Though most of the time we think of fairy tales as being magical stories with happily-ever-after endings, the truth is often somewhat darker than you may think. Many of Disney’s best-loved classics originated in stories written or collected by people such as Hans Christian Andersen (The Little Mermaid) and the Brothers Grimm (Snow White, Cinderella). Many of these contained much more sinister story lines originally, like those mentioned above, which were far more in-keeping with the style and tone of early folk and fairy tales.
Others, such as Pinocchio, (written by Carlo Collodi in the 1880s) were morality tales, warning of the consequences of bad behavior, (not unlike the Hollywood gangster films of the 1920s and 30s, which always showed the criminals getting their comeuppance at the end).
Disney’s genius was to take these fantastical stories and add the family-friendly wonder that Walt Disney cherished, while still retaining elements of threat and danger – making them truly memorable animated classics capable of enchanting generations of adults and children alike ever since.
Disney didn’t only find inspiration in old morality or folk tales though. Other iconic films were based on more widely known classic works, such as The Jungle Book (Rudyard Kipling 1894) and The Hunchback of Notre Dame, written by Victor Hugo in 1831. Hugo’s epic novel, featuring the hunchback of the title, Quasimodo, was filmed as an animation in 1996, but again, the Disney version avoids the truly bleak original ending (spoiler alert: everybody dies) instead opting for a happier, more sentimental tone.
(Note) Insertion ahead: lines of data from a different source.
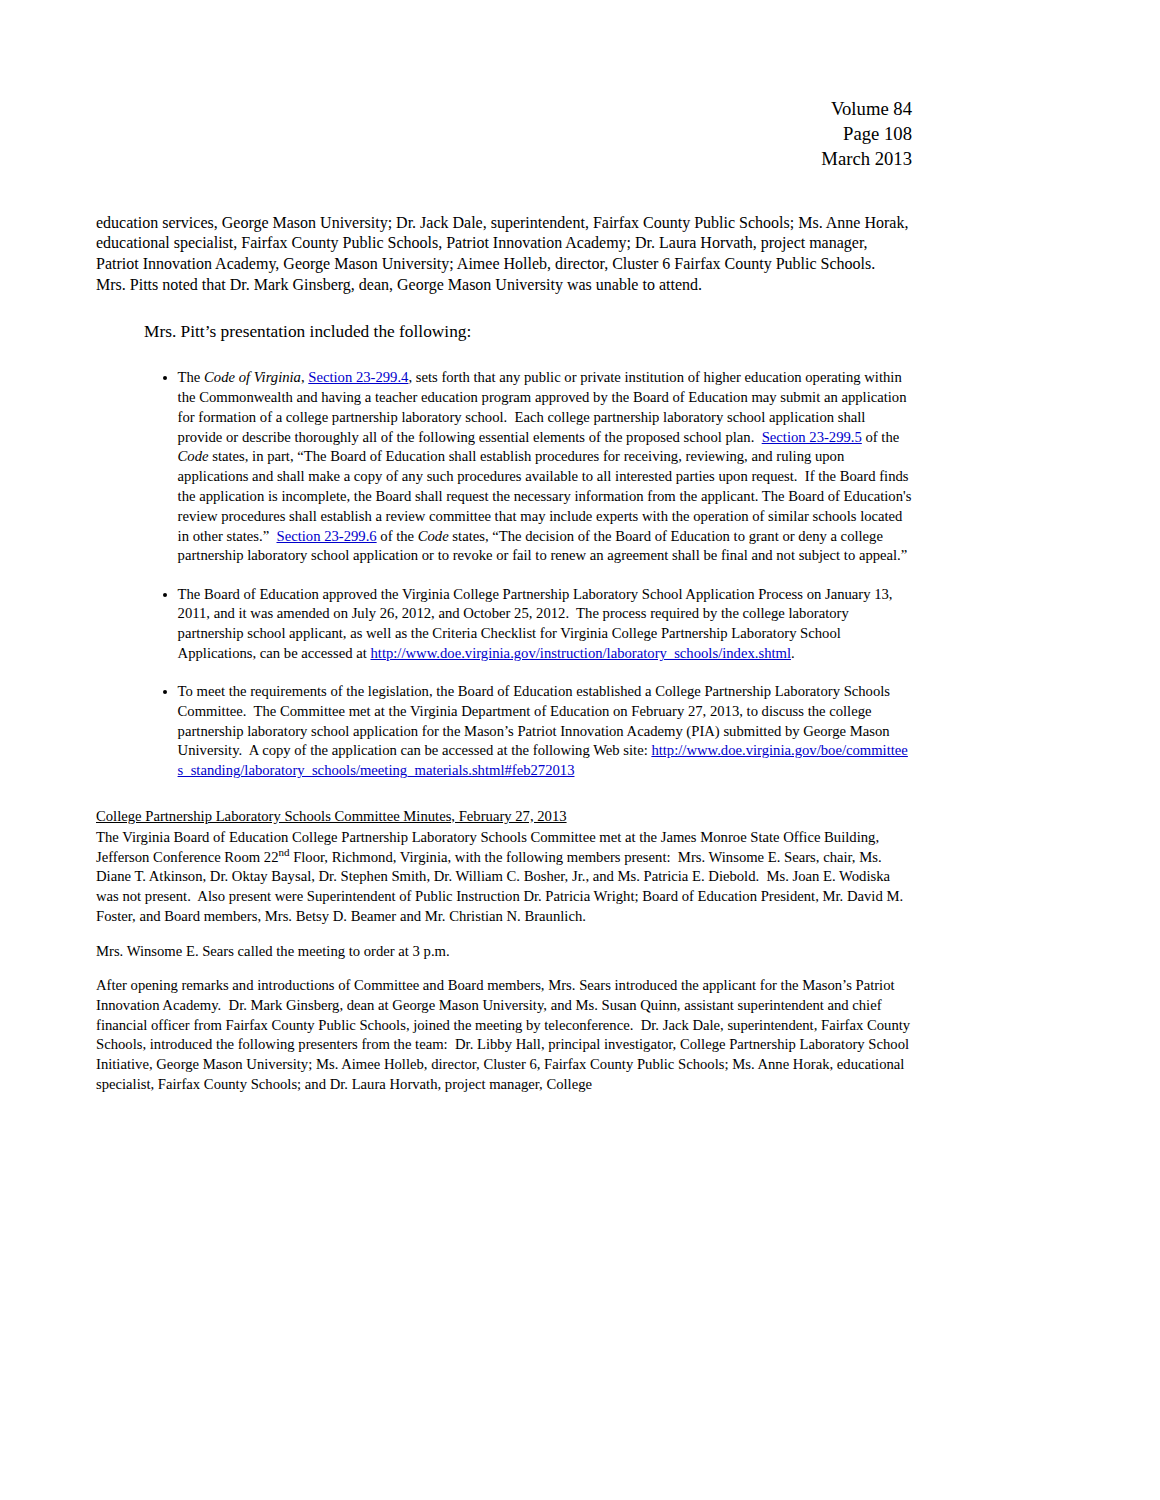Volume 84
Page 108
March 2013
education services, George Mason University; Dr. Jack Dale, superintendent, Fairfax County Public Schools; Ms. Anne Horak, educational specialist, Fairfax County Public Schools, Patriot Innovation Academy; Dr. Laura Horvath, project manager, Patriot Innovation Academy, George Mason University; Aimee Holleb, director, Cluster 6 Fairfax County Public Schools. Mrs. Pitts noted that Dr. Mark Ginsberg, dean, George Mason University was unable to attend.
Mrs. Pitt’s presentation included the following:
The Code of Virginia, Section 23-299.4, sets forth that any public or private institution of higher education operating within the Commonwealth and having a teacher education program approved by the Board of Education may submit an application for formation of a college partnership laboratory school. Each college partnership laboratory school application shall provide or describe thoroughly all of the following essential elements of the proposed school plan. Section 23-299.5 of the Code states, in part, “The Board of Education shall establish procedures for receiving, reviewing, and ruling upon applications and shall make a copy of any such procedures available to all interested parties upon request. If the Board finds the application is incomplete, the Board shall request the necessary information from the applicant. The Board of Education's review procedures shall establish a review committee that may include experts with the operation of similar schools located in other states.” Section 23-299.6 of the Code states, “The decision of the Board of Education to grant or deny a college partnership laboratory school application or to revoke or fail to renew an agreement shall be final and not subject to appeal.”
The Board of Education approved the Virginia College Partnership Laboratory School Application Process on January 13, 2011, and it was amended on July 26, 2012, and October 25, 2012. The process required by the college laboratory partnership school applicant, as well as the Criteria Checklist for Virginia College Partnership Laboratory School Applications, can be accessed at http://www.doe.virginia.gov/instruction/laboratory_schools/index.shtml.
To meet the requirements of the legislation, the Board of Education established a College Partnership Laboratory Schools Committee. The Committee met at the Virginia Department of Education on February 27, 2013, to discuss the college partnership laboratory school application for the Mason’s Patriot Innovation Academy (PIA) submitted by George Mason University. A copy of the application can be accessed at the following Web site: http://www.doe.virginia.gov/boe/committees_standing/laboratory_schools/meeting_materials.shtml#feb272013
College Partnership Laboratory Schools Committee Minutes, February 27, 2013
The Virginia Board of Education College Partnership Laboratory Schools Committee met at the James Monroe State Office Building, Jefferson Conference Room 22nd Floor, Richmond, Virginia, with the following members present: Mrs. Winsome E. Sears, chair, Ms. Diane T. Atkinson, Dr. Oktay Baysal, Dr. Stephen Smith, Dr. William C. Bosher, Jr., and Ms. Patricia E. Diebold. Ms. Joan E. Wodiska was not present. Also present were Superintendent of Public Instruction Dr. Patricia Wright; Board of Education President, Mr. David M. Foster, and Board members, Mrs. Betsy D. Beamer and Mr. Christian N. Braunlich.
Mrs. Winsome E. Sears called the meeting to order at 3 p.m.
After opening remarks and introductions of Committee and Board members, Mrs. Sears introduced the applicant for the Mason’s Patriot Innovation Academy. Dr. Mark Ginsberg, dean at George Mason University, and Ms. Susan Quinn, assistant superintendent and chief financial officer from Fairfax County Public Schools, joined the meeting by teleconference. Dr. Jack Dale, superintendent, Fairfax County Schools, introduced the following presenters from the team: Dr. Libby Hall, principal investigator, College Partnership Laboratory School Initiative, George Mason University; Ms. Aimee Holleb, director, Cluster 6, Fairfax County Public Schools; Ms. Anne Horak, educational specialist, Fairfax County Schools; and Dr. Laura Horvath, project manager, College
Famously, Disney also took inspiration from one of the all-time greatest and widely known works in literature for The Lion King. The tale about a Prince gaining revenge on his evil Uncle for the murder of his father, the King, has been entertaining audiences ever since 1602, when William Shakespeare’s Hamlet first appeared on the London stage. Once more however, Disney wisely altered the ending – Hamlet may well be one of the most successful plays ever written, but would The Lion King be one of Disney’s most cherished films had Simba suffered the same fate as the Danish Prince? Perhaps not.